The Halving event reduced the reward of miners and now the higher operational cost is not a terrible level as said by one of the crypto analysts.
“We are in a period of hash ribbon inversion, and blocks are coming in about 14 seconds slower than they should do. hat tells you that there is less hash rate online, blocks are being found slightly slower,” Glassnode lead analyst James Check aka stated in the June 21 X video.
“About 5% of mining hashrate is struggling about the moment,” Check explained while talking about the amount of energy consumed by the mining machines to mine Bitcoin.

Check explained that 5% is not a significant portion, but the miners are selling off some of their holdings for their survival, but it is not likely to be a “complete and total firesale.”
A hash ribbon inversion happens when the 30-day moving average of the hash rate drops below the 60-day moving average, indicating a period of increased mining difficulty. This can result from various factors, such as rising operational costs, a decrease in Bitcoin’s price, or equipment problems among miners.
The recent halving event of April 20 appeared to reduce the reward of miners by half.

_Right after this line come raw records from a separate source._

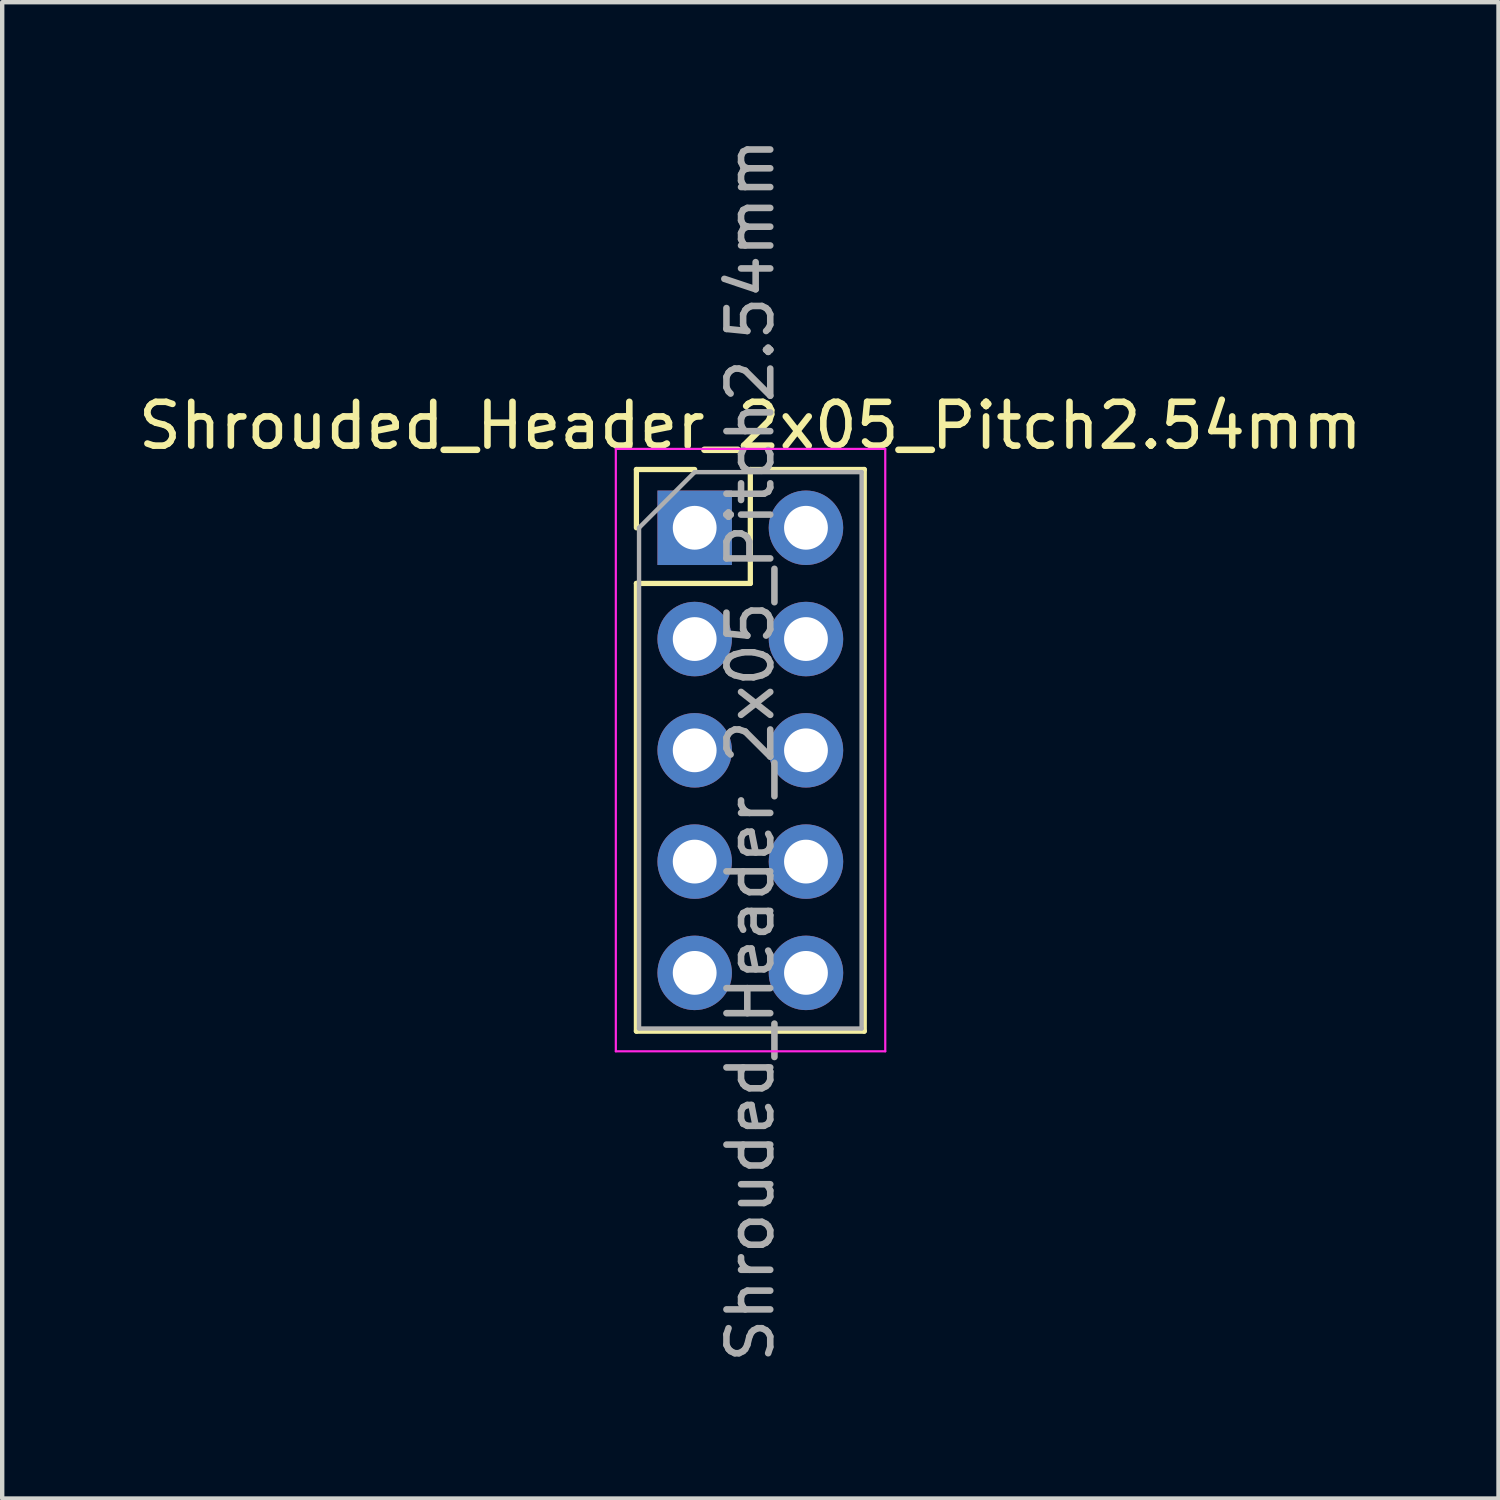
<source format=kicad_pcb>
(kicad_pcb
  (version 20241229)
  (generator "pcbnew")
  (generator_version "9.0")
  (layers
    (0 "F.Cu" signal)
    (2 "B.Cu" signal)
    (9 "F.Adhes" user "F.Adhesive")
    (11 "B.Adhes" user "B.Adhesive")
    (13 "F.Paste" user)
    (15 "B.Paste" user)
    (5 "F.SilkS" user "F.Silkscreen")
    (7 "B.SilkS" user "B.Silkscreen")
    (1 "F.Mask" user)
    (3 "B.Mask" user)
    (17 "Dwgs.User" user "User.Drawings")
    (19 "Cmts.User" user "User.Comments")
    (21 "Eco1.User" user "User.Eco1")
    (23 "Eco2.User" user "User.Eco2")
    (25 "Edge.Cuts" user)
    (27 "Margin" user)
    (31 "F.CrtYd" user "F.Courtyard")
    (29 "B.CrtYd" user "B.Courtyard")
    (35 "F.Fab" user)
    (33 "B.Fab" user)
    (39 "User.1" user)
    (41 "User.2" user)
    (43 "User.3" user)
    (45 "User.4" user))
  (footprint "Shrouded_Header_2x05_Pitch2.54mm"
    (layer "F.Cu")
    (at 12.807 8.997)
    (property "Reference" "Shrouded_Header_2x05_Pitch2.54mm" (at 1.27 -2.33 0) (layer "F.SilkS") (effects (font (size 1 1) (thickness 0.15))))
    (attr through_hole)
    (fp_line (start -1.33 -1.33) (end 0 -1.33) (stroke (width 0.12) (type solid)) (layer "F.SilkS"))
    (fp_line (start -1.33 0) (end -1.33 -1.33) (stroke (width 0.12) (type solid)) (layer "F.SilkS"))
    (fp_line (start -1.33 1.27) (end -1.33 11.49) (stroke (width 0.12) (type solid)) (layer "F.SilkS"))
    (fp_line (start -1.33 1.27) (end 1.27 1.27) (stroke (width 0.12) (type solid)) (layer "F.SilkS"))
    (fp_line (start -1.33 11.49) (end 3.87 11.49) (stroke (width 0.12) (type solid)) (layer "F.SilkS"))
    (fp_line (start 1.27 -1.33) (end 3.87 -1.33) (stroke (width 0.12) (type solid)) (layer "F.SilkS"))
    (fp_line (start 1.27 1.27) (end 1.27 -1.33) (stroke (width 0.12) (type solid)) (layer "F.SilkS"))
    (fp_line (start 3.87 -1.33) (end 3.87 11.49) (stroke (width 0.12) (type solid)) (layer "F.SilkS"))
    (fp_line (start -1.8 -1.8) (end -1.8 11.95) (stroke (width 0.05) (type solid)) (layer "F.CrtYd"))
    (fp_line (start -1.8 11.95) (end 4.35 11.95) (stroke (width 0.05) (type solid)) (layer "F.CrtYd"))
    (fp_line (start 4.35 -1.8) (end -1.8 -1.8) (stroke (width 0.05) (type solid)) (layer "F.CrtYd"))
    (fp_line (start 4.35 11.95) (end 4.35 -1.8) (stroke (width 0.05) (type solid)) (layer "F.CrtYd"))
    (fp_line (start -1.27 0) (end 0 -1.27) (stroke (width 0.1) (type solid)) (layer "F.Fab"))
    (fp_line (start -1.27 11.43) (end -1.27 0) (stroke (width 0.1) (type solid)) (layer "F.Fab"))
    (fp_line (start 0 -1.27) (end 3.81 -1.27) (stroke (width 0.1) (type solid)) (layer "F.Fab"))
    (fp_line (start 3.81 -1.27) (end 3.81 11.43) (stroke (width 0.1) (type solid)) (layer "F.Fab"))
    (fp_line (start 3.81 11.43) (end -1.27 11.43) (stroke (width 0.1) (type solid)) (layer "F.Fab"))
    (fp_text user "${REFERENCE}" (at 1.27 5.08 90) (layer "F.Fab") (effects (font (size 1 1) (thickness 0.15))))
    (pad "1" thru_hole rect (at 0 0) (size 1.7 1.7) (drill 1) (layers "*.Cu" "*.Mask"))
    (pad "2" thru_hole oval (at 2.54 0) (size 1.7 1.7) (drill 1) (layers "*.Cu" "*.Mask"))
    (pad "3" thru_hole oval (at 0 2.54) (size 1.7 1.7) (drill 1) (layers "*.Cu" "*.Mask"))
    (pad "4" thru_hole oval (at 2.54 2.54) (size 1.7 1.7) (drill 1) (layers "*.Cu" "*.Mask"))
    (pad "5" thru_hole oval (at 0 5.08) (size 1.7 1.7) (drill 1) (layers "*.Cu" "*.Mask"))
    (pad "6" thru_hole oval (at 2.54 5.08) (size 1.7 1.7) (drill 1) (layers "*.Cu" "*.Mask"))
    (pad "7" thru_hole oval (at 0 7.62) (size 1.7 1.7) (drill 1) (layers "*.Cu" "*.Mask"))
    (pad "8" thru_hole oval (at 2.54 7.62) (size 1.7 1.7) (drill 1) (layers "*.Cu" "*.Mask"))
    (pad "9" thru_hole oval (at 0 10.16) (size 1.7 1.7) (drill 1) (layers "*.Cu" "*.Mask"))
    (pad "10" thru_hole oval (at 2.54 10.16) (size 1.7 1.7) (drill 1) (layers "*.Cu" "*.Mask")))
  (gr_rect
    (start -3 -3)
    (end 31.155 31.155)
    (stroke (width 0.1) (type default))
    (fill no)
    (layer "Edge.Cuts")))
</source>
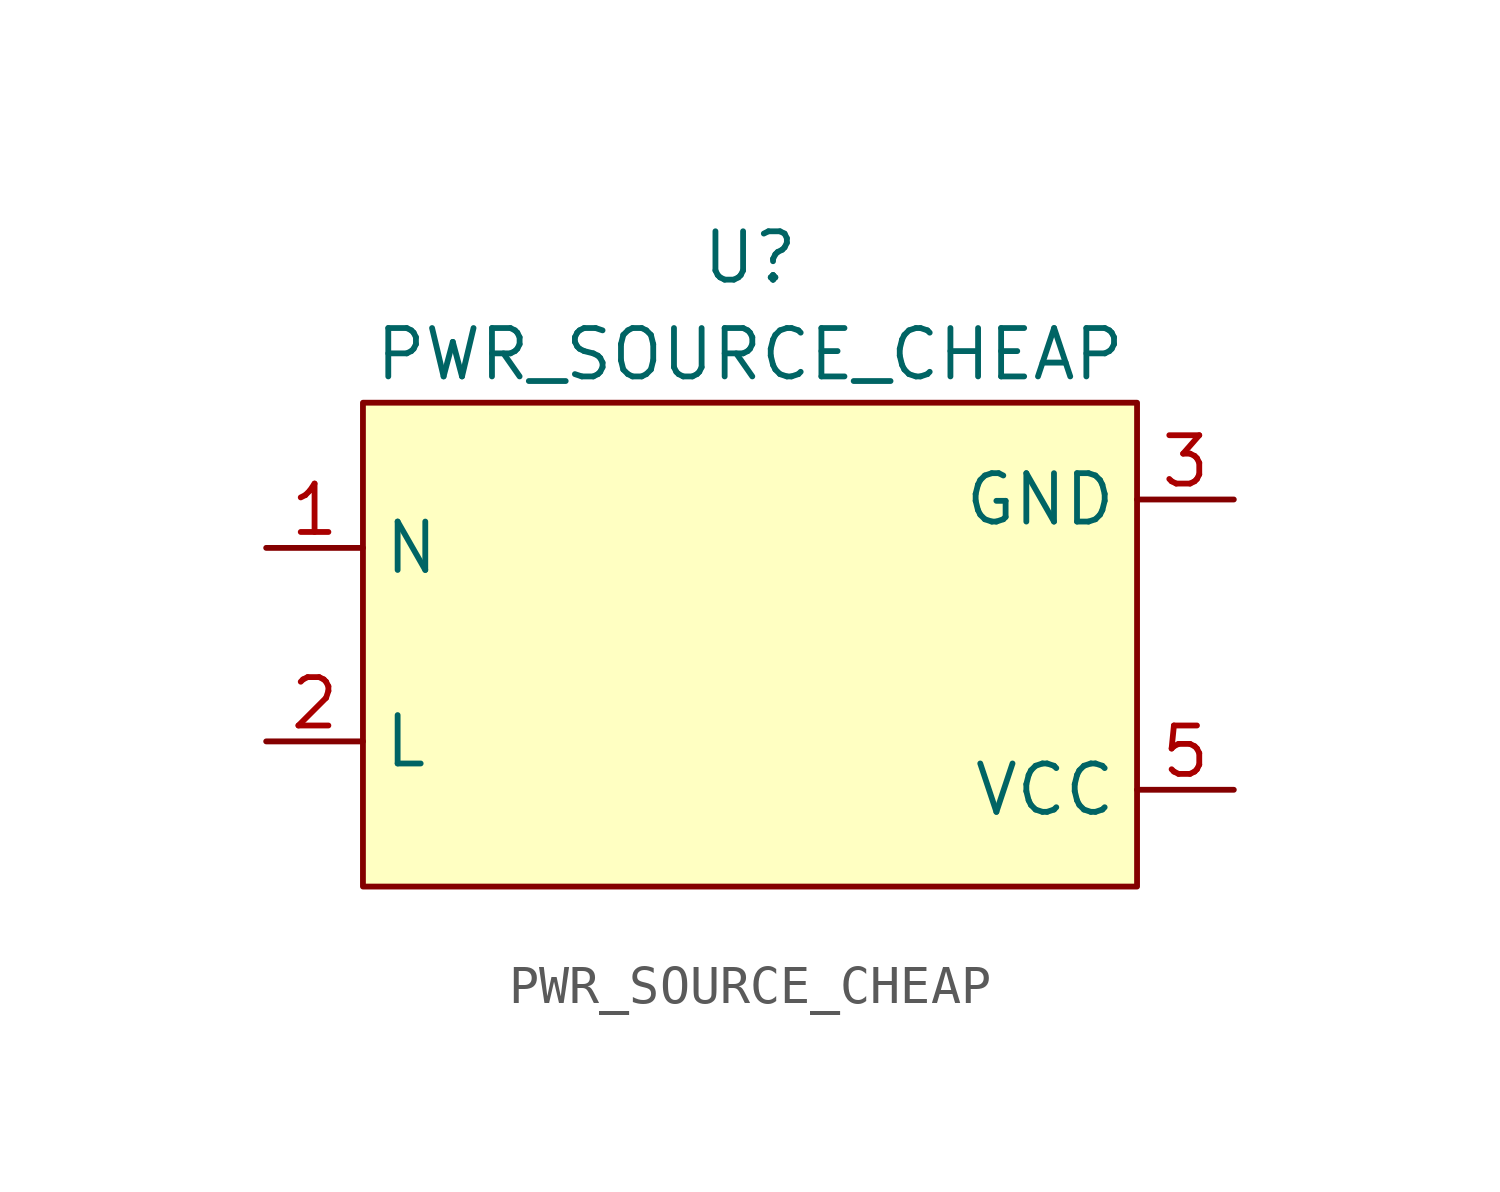
<source format=kicad_sym>
(kicad_symbol_lib
  (version 20211014)
  (generator kicad_symbol_editor)
  (symbol "PWR_SOURCE_CHEAP"
    (property "Reference" "U"
      (at 0 10.16 0)
      (effects (font (size 1.27 1.27))))
    (property "Value" "PWR_SOURCE_CHEAP"
      (at 0 7.62 0)
      (effects (font (size 1.27 1.27))))
    (symbol "PWR_SOURCE_CHEAP_0_1"
      (rectangle (start -10.16 6.35) (end 10.16 -6.35) (stroke (width 0) (type default) (color 0 0 0 0)) (fill (type background))))
    (symbol "PWR_SOURCE_CHEAP_1_1"
      (pin input line (at -12.7 2.54 0) (length 2.54) (name "N" (effects (font (size 1.27 1.27)))) (number "1" (effects (font (size 1.27 1.27)))))
      (pin input line (at -12.7 -2.54 0) (length 2.54) (name "L" (effects (font (size 1.27 1.27)))) (number "2" (effects (font (size 1.27 1.27)))))
      (pin output line (at 12.7 3.81 180) (length 2.54) (name "GND" (effects (font (size 1.27 1.27)))) (number "3" (effects (font (size 1.27 1.27)))))
      (pin output line (at 12.7 -3.81 180) (length 2.54) (name "VCC" (effects (font (size 1.27 1.27)))) (number "5" (effects (font (size 1.27 1.27))))))))
</source>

This mechanism takes place almost every four years when miners’ reward rate declines and they start turning off the rigs that are not profitable.
This halving reduced the reward of miners from 6.25BTC to 3.125BTC.

The Blockchain.com data shows that the recent BTC mining hashrate is 586 exahash per second, reduced by 2% during the last thirty days.
Check suggested that while miners might be struggling at the moment, they are likely breaking even at worst, mining new Bitcoins to cover their operational costs.
Bitcoin Miners Potentially Operating at Break-Even Point
“Miners might be treading water up here, they may not be full scale bear market level capitulating, probably just treading water, they mine ten bitcoin, they sell ten bitcoin,” Che explained after the comments of other analysts on the lack of profitability for Bitcoin miners.
“Bitcoin miners are selling most of their coins to pay the bills,” Panos posted in a June 18 X post.
The other post on X Check saw that “transaction fees represent an increasingly large proportion of miner revenues.”
He explains on X:
Miners must adapt and adjust to fees becoming their primary revenue stream, forcing the industry to further innovate, and apply efficient capital management
Nearly all Bitcoin miners are selling 100% of their coins, while CLSK is managing to Hodl their BTC & use their relatively USD balance sheet to acquire new capacity
Matthew Sigel, digital assets research head at VanEck posted on X.